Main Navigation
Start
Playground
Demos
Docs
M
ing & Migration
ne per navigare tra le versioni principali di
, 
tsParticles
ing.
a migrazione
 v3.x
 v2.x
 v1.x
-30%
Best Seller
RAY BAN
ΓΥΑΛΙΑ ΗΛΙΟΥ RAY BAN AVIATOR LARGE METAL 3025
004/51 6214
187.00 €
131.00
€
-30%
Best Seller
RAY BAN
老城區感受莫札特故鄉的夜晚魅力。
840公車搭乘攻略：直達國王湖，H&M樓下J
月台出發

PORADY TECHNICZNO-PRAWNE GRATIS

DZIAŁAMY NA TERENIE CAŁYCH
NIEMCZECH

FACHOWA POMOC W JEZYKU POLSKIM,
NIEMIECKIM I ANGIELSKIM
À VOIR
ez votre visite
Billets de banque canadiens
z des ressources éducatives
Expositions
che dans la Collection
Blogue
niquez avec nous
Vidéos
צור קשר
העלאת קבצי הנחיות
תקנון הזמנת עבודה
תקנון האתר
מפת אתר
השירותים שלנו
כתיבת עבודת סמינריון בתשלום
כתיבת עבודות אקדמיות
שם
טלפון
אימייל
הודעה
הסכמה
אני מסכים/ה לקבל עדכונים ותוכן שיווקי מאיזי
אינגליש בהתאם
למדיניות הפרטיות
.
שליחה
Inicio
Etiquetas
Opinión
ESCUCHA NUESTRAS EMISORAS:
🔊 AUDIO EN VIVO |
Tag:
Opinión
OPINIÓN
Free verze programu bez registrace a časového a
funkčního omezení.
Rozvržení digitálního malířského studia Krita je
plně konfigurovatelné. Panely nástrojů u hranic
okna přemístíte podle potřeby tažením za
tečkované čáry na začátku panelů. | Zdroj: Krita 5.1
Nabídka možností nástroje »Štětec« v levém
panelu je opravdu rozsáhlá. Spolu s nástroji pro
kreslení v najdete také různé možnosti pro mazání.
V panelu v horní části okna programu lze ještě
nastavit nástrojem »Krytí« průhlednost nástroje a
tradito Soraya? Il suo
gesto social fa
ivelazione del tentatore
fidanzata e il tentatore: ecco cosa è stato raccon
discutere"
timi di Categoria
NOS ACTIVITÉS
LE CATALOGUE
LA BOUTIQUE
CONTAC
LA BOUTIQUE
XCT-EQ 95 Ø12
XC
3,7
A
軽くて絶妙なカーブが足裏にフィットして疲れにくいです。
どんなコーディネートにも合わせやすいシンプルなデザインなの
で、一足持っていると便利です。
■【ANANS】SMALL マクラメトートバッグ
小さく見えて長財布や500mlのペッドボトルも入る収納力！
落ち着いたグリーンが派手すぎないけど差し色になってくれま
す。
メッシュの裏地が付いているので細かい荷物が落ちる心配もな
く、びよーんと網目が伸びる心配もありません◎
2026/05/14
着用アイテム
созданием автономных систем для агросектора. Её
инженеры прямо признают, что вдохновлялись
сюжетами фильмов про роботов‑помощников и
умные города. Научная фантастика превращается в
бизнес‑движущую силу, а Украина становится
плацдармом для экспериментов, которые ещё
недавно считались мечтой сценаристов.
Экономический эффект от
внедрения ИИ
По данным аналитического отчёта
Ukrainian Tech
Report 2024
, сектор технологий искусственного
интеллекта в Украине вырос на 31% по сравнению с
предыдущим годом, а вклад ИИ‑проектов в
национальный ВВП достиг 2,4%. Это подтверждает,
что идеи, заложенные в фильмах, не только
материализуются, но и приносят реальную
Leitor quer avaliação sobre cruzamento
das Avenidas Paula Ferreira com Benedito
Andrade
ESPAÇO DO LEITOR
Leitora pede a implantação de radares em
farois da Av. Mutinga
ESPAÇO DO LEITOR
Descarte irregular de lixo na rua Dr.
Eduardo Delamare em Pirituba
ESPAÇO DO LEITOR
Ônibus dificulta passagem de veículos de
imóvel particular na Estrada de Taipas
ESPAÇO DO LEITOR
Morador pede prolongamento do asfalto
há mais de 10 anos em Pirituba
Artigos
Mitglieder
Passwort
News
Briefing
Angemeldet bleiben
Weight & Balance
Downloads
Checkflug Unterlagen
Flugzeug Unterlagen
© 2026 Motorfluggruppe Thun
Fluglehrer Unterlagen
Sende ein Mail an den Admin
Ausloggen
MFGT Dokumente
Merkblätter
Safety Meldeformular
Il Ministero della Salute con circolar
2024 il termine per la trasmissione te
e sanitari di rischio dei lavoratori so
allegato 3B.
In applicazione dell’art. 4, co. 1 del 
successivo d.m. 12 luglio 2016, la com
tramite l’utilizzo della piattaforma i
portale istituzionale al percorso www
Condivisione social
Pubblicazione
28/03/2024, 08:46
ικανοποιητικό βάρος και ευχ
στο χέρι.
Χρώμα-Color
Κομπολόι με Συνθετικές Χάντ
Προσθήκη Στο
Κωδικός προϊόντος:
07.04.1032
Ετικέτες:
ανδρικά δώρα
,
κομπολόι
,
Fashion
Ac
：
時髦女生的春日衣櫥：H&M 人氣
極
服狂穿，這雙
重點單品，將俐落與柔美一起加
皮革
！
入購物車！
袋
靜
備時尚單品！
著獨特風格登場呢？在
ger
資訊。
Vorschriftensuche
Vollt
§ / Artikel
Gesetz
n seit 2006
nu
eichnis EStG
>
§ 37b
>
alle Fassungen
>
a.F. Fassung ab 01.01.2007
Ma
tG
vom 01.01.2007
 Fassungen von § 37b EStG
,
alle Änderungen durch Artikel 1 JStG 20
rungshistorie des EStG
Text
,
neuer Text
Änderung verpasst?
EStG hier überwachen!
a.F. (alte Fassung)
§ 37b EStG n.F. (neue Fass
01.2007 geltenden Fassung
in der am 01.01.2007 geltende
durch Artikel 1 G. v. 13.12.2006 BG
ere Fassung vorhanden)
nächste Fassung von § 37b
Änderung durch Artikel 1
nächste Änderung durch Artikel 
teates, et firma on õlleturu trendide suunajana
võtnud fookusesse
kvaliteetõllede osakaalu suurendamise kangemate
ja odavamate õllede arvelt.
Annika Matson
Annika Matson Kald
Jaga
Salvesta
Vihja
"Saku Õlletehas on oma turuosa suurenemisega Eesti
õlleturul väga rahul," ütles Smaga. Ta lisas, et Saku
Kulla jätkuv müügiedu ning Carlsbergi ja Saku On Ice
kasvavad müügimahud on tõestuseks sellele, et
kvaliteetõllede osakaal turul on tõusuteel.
+ + +
• _WHAT IS NEEDED_
Reproduce the entries word for word, starting from the very first line and continuing up to and including the line that contains "внедрения ИИ".

• _SOLUTION TO THIS TASK_
Main Navigation
Start
Playground
Demos
Docs
M
ing & Migration
ne per navigare tra le versioni principali di
, 
tsParticles
ing.
a migrazione
 v3.x
 v2.x
 v1.x
-30%
Best Seller
RAY BAN
ΓΥΑΛΙΑ ΗΛΙΟΥ RAY BAN AVIATOR LARGE METAL 3025
004/51 6214
187.00 €
131.00
€
-30%
Best Seller
RAY BAN
老城區感受莫札特故鄉的夜晚魅力。
840公車搭乘攻略：直達國王湖，H&M樓下J
月台出發

PORADY TECHNICZNO-PRAWNE GRATIS

DZIAŁAMY NA TERENIE CAŁYCH
NIEMCZECH

FACHOWA POMOC W JEZYKU POLSKIM,
NIEMIECKIM I ANGIELSKIM
À VOIR
ez votre visite
Billets de banque canadiens
z des ressources éducatives
Expositions
che dans la Collection
Blogue
niquez avec nous
Vidéos
צור קשר
העלאת קבצי הנחיות
תקנון הזמנת עבודה
תקנון האתר
מפת אתר
השירותים שלנו
כתיבת עבודת סמינריון בתשלום
כתיבת עבודות אקדמיות
שם
טלפון
אימייל
הודעה
הסכמה
אני מסכים/ה לקבל עדכונים ותוכן שיווקי מאיזי
אינגליש בהתאם
למדיניות הפרטיות
.
שליחה
Inicio
Etiquetas
Opinión
ESCUCHA NUESTRAS EMISORAS:
🔊 AUDIO EN VIVO |
Tag:
Opinión
OPINIÓN
Free verze programu bez registrace a časového a
funkčního omezení.
Rozvržení digitálního malířského studia Krita je
plně konfigurovatelné. Panely nástrojů u hranic
okna přemístíte podle potřeby tažením za
tečkované čáry na začátku panelů. | Zdroj: Krita 5.1
Nabídka možností nástroje »Štětec« v levém
panelu je opravdu rozsáhlá. Spolu s nástroji pro
kreslení v najdete také různé možnosti pro mazání.
V panelu v horní části okna programu lze ještě
nastavit nástrojem »Krytí« průhlednost nástroje a
tradito Soraya? Il suo
gesto social fa
ivelazione del tentatore
fidanzata e il tentatore: ecco cosa è stato raccon
discutere"
timi di Categoria
NOS ACTIVITÉS
LE CATALOGUE
LA BOUTIQUE
CONTAC
LA BOUTIQUE
XCT-EQ 95 Ø12
XC
3,7
A
軽くて絶妙なカーブが足裏にフィットして疲れにくいです。
どんなコーディネートにも合わせやすいシンプルなデザインなの
で、一足持っていると便利です。
■【ANANS】SMALL マクラメトートバッグ
小さく見えて長財布や500mlのペッドボトルも入る収納力！
落ち着いたグリーンが派手すぎないけど差し色になってくれま
す。
メッシュの裏地が付いているので細かい荷物が落ちる心配もな
く、びよーんと網目が伸びる心配もありません◎
2026/05/14
着用アイテム
созданием автономных систем для агросектора. Её
инженеры прямо признают, что вдохновлялись
сюжетами фильмов про роботов‑помощников и
умные города. Научная фантастика превращается в
бизнес‑движущую силу, а Украина становится
плацдармом для экспериментов, которые ещё
недавно считались мечтой сценаристов.
Экономический эффект от
внедрения ИИ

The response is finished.